10th, 11th, 12, 13th July, 2015

Luna Quest
W. Eric Faber
Mon 13 Jul 2015 10:12

Run from Port Resolution in Tanna to Port Vila in Efaté (Vanuatu): 135 miles

The weather did improve a little on Friday last week to enable us to visit the live volcano in Tanna. The ride was in an Izuzu 4x4 where 10 of us sailors including 2 ladies were squashed in the open flatback while 6 of our ladies sat inside the double cab. We were meant to have gone in two 4x4s, but the second never turned up. On the way, to stretch our legs, we stopped at an indigenous village, where the men, women and children performed a welcoming dance. They were naked except that their front was covered by ‘une paille’, the French word for a kind a straw loin cloth. The women were jumping up and down outside the circle of stamping and clapping men holding their overused breasts. We soon moved on to the volcano. The ride was unimaginably uncomfortable with the unmade ‘road’ being a single track through the bush with masses of puddles from the intense rain of the preceding days. I estimate the average speed to have been around 15mph. Painful in more ways than one. The last quarter of an hour to the crater was a steep climb on the black rocksand, while beyond the edge of the crater large lumps of fire were being catapulted into the air accompanied by loud banging and belching. It spurred us on to reach the edge, where, looking straight down the inside slope, two juxtaposed centres competed in belching and spewing out a spread of burning lumps of rock that would settle on the lower stretches of the inside slope. One massive belching bang was so loud that my ears hurt. The ride back to Port Resolution was only bearable in the knowledge that we would be back in the end. About three quarters of an hour.

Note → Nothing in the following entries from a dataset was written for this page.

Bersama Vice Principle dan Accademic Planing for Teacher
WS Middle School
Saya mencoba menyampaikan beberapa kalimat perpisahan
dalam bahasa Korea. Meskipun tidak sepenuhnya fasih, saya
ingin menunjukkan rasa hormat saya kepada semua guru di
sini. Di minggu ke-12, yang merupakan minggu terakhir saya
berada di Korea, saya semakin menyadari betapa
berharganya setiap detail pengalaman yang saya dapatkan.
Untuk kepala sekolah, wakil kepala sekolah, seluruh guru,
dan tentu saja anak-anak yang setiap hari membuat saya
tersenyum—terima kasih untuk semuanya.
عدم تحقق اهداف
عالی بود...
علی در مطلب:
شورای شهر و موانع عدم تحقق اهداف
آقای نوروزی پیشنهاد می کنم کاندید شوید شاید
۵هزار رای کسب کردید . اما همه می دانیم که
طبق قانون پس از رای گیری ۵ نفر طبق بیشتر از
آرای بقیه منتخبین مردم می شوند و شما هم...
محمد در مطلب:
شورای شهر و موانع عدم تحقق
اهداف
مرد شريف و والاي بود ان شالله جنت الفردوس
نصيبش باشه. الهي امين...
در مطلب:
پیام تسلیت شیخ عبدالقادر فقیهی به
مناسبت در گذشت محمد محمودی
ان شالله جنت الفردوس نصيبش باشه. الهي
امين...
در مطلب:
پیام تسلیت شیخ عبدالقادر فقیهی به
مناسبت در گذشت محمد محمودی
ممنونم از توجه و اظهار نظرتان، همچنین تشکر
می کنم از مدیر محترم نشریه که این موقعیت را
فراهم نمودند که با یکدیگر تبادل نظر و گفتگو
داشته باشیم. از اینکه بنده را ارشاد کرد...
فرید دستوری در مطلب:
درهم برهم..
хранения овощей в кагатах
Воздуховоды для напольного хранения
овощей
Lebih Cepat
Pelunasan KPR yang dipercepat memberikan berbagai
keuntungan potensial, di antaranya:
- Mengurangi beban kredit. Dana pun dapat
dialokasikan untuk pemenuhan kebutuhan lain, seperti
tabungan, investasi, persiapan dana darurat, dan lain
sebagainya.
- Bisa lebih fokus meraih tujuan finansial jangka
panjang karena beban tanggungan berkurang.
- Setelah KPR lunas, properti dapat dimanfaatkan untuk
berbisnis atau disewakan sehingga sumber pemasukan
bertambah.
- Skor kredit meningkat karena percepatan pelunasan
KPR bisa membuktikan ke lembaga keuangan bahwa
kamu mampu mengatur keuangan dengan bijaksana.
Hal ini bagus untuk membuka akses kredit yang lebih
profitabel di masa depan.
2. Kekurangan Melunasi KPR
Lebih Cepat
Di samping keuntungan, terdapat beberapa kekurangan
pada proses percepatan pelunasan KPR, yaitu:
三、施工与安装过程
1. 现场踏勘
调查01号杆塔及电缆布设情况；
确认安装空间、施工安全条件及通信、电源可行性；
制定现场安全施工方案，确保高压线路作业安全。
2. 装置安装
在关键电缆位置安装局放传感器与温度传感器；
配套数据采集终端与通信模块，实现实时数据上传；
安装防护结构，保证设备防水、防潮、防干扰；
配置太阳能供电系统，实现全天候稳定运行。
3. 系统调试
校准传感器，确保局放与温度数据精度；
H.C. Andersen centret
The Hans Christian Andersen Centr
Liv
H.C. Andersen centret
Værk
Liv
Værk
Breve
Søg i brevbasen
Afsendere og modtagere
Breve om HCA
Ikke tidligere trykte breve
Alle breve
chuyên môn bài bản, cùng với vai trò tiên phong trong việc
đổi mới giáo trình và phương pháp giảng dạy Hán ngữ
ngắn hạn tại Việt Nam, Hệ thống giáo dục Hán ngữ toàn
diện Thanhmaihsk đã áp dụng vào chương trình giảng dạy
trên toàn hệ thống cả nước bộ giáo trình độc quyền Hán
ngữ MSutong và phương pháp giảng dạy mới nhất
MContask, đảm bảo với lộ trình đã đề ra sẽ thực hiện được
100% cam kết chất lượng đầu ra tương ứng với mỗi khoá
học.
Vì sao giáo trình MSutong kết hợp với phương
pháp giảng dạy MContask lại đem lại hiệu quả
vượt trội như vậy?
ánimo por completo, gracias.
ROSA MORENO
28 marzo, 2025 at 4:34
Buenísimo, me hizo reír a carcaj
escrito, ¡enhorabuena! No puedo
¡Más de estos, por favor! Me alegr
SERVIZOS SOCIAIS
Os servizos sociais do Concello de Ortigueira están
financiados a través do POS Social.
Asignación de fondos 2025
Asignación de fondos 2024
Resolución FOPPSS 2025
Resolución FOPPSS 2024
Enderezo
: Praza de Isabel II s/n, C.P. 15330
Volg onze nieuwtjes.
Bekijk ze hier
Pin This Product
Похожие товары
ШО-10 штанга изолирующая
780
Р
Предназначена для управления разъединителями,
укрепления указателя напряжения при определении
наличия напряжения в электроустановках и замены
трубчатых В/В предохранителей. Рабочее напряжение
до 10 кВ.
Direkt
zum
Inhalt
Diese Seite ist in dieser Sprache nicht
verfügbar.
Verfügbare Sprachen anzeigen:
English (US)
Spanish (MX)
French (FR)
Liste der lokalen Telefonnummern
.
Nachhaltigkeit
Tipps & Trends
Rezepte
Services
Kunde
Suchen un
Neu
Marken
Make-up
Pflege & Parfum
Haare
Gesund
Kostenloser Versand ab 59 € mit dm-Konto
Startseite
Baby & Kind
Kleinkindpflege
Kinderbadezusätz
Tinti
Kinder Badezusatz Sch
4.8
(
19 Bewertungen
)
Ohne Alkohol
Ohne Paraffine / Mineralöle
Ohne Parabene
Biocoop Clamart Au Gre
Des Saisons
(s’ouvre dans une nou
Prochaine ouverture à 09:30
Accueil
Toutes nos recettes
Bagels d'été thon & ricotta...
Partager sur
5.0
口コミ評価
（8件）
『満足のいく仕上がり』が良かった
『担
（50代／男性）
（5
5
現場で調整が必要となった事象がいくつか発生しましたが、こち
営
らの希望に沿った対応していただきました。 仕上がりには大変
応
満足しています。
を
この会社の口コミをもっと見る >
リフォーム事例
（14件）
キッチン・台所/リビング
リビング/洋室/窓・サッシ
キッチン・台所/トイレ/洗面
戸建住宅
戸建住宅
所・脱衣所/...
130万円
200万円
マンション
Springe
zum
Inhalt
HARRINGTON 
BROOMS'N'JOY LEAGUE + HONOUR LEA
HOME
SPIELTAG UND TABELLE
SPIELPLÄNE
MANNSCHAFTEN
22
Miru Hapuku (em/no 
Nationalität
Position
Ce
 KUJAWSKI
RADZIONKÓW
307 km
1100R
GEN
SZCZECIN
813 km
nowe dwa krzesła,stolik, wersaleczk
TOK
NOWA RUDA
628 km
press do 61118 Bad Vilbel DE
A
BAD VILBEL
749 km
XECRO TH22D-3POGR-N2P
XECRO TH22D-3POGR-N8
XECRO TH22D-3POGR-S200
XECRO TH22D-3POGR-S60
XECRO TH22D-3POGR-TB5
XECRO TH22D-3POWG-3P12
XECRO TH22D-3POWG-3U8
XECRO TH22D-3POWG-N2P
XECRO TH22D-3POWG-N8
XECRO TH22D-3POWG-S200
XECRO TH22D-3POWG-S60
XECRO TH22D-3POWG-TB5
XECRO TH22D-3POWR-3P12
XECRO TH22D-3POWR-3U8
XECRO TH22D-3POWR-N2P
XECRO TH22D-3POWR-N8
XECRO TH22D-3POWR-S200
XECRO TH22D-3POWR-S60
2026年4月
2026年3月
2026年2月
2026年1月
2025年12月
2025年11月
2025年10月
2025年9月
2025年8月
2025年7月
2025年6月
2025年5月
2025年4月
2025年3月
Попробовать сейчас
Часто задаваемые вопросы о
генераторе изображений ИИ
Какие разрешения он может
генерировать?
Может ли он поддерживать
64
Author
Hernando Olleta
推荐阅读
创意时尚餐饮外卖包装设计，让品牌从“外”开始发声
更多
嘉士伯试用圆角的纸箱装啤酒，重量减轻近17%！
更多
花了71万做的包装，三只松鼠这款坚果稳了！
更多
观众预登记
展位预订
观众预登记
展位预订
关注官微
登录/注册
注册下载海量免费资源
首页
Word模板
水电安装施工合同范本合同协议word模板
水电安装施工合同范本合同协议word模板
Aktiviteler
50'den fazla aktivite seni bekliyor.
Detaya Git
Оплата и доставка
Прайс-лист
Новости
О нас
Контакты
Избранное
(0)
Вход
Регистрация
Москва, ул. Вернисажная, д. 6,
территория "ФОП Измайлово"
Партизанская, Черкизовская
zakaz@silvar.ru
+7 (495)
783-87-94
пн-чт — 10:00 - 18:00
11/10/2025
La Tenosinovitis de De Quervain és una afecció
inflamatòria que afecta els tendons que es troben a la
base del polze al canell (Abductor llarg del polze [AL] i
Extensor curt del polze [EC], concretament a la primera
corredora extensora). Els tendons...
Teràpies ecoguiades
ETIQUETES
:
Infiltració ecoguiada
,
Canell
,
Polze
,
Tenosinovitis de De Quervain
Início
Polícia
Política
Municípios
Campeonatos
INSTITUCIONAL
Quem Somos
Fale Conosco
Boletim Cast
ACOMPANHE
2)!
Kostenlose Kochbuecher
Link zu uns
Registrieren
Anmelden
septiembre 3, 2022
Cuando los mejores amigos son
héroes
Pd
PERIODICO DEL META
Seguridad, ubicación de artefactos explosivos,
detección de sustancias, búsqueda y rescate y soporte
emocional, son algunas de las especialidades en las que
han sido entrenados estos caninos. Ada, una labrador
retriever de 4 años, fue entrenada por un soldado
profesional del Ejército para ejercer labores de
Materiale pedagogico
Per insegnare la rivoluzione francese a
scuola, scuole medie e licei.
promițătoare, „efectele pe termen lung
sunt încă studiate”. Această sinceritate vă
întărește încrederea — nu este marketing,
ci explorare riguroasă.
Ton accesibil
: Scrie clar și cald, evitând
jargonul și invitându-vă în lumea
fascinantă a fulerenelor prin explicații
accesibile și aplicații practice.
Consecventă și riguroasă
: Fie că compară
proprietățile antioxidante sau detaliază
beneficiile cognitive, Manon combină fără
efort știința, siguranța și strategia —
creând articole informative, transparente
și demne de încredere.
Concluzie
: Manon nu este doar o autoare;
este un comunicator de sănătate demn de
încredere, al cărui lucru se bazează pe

The following morning the weather improved a little more making us anxious to get away before the weather changed. We got underway by about 9am in a fresh breeze that held all the way to Port Vila. Amazingly, we noticed that the skies cleared of the dark clouds that seemed to envelop Tanna. Port Vila appears to have suffered less in cyclone damage and it felt good to be in relative civilisation, where the people speak English in addition to their patois. We are moored, or should I say squashed up among the other World ARC boats to the quay, which also serves as a footpath for the public.